[FFmpeg-devel] [PATCH v10 1/2] avformat/imf: Demuxer

[Pierre-Anthony Lemieux]

>
> Now the question is whether a malicious attacker can craft those two
> files to get access to anything they shouldn't. I suppose at the very
> least the attacker can get information that the user opened the file (by
> adding an asset on an attacker's server) but that will be a danger with
> any playlists allowing network resources and can be controlled with
> io_open(). Can you think of any other possible issues?
>

Some security considerations:

- a DDoS can conceivably occur if a malicious CPL+ASSETMAP is widely
distributed.
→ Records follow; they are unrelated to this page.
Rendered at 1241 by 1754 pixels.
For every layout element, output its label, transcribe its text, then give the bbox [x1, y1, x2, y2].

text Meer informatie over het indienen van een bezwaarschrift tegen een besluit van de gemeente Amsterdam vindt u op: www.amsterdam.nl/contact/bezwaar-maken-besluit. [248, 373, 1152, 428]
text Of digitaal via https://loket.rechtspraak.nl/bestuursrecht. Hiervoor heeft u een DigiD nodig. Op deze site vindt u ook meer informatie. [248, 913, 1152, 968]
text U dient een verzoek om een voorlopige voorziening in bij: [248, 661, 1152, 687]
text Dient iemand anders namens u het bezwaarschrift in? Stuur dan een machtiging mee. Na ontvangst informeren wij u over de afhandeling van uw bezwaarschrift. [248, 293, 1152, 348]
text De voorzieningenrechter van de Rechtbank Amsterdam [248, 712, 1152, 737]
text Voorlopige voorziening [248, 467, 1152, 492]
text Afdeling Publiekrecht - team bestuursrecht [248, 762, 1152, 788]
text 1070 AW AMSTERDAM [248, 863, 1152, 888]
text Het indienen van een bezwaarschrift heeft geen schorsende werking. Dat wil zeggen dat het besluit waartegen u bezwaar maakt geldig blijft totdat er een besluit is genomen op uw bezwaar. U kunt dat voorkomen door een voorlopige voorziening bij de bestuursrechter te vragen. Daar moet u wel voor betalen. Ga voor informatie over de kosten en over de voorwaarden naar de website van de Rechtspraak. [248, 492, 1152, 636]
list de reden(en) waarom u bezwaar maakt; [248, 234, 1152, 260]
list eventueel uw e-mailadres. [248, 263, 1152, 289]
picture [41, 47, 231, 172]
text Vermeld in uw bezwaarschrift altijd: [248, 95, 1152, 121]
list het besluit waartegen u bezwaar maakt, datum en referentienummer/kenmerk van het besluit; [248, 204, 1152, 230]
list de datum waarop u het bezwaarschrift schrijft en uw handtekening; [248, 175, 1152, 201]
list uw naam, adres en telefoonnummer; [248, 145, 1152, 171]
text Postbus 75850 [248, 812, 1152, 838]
Both an ASSETMAP and a CPL are required since (a) the CPL
does not contain paths/hyperlinks and (b) only those resources
referenced by the CPL are fetched using the ASSETMAP.
- the CPL uses XML, which has its own security considerations. For
example, XML parsing can result in entities being fetched over the
network, but this is disabled by default in libxml AFAIK.
- several elements/attributes of the IMF CPL use URIs as unique
identifiers. These URIs could conceivably be dereferenced.
Dereferencing these URIs is however not a requirement and the IMF
demuxer does not do so.
- IMF only uses MXF to wrap essence but supports various kinds of
essence, e.g. Prores and J2K, each with its own security
considerations
- IMF has a mechanism to associate arbitrary files with a CPL. This is
not required for processing of the CPL and is not implemented by the
IMF demuxer.
- IMF includes an (optional) XML digital signature mechanism that
allows a user to confirm the origin and authenticity of the CPL,
preventing malicious insertion of hyperlinks. XML digital signature
has its own security considerations.

Many of these security considerations are shared with DASH and HLS.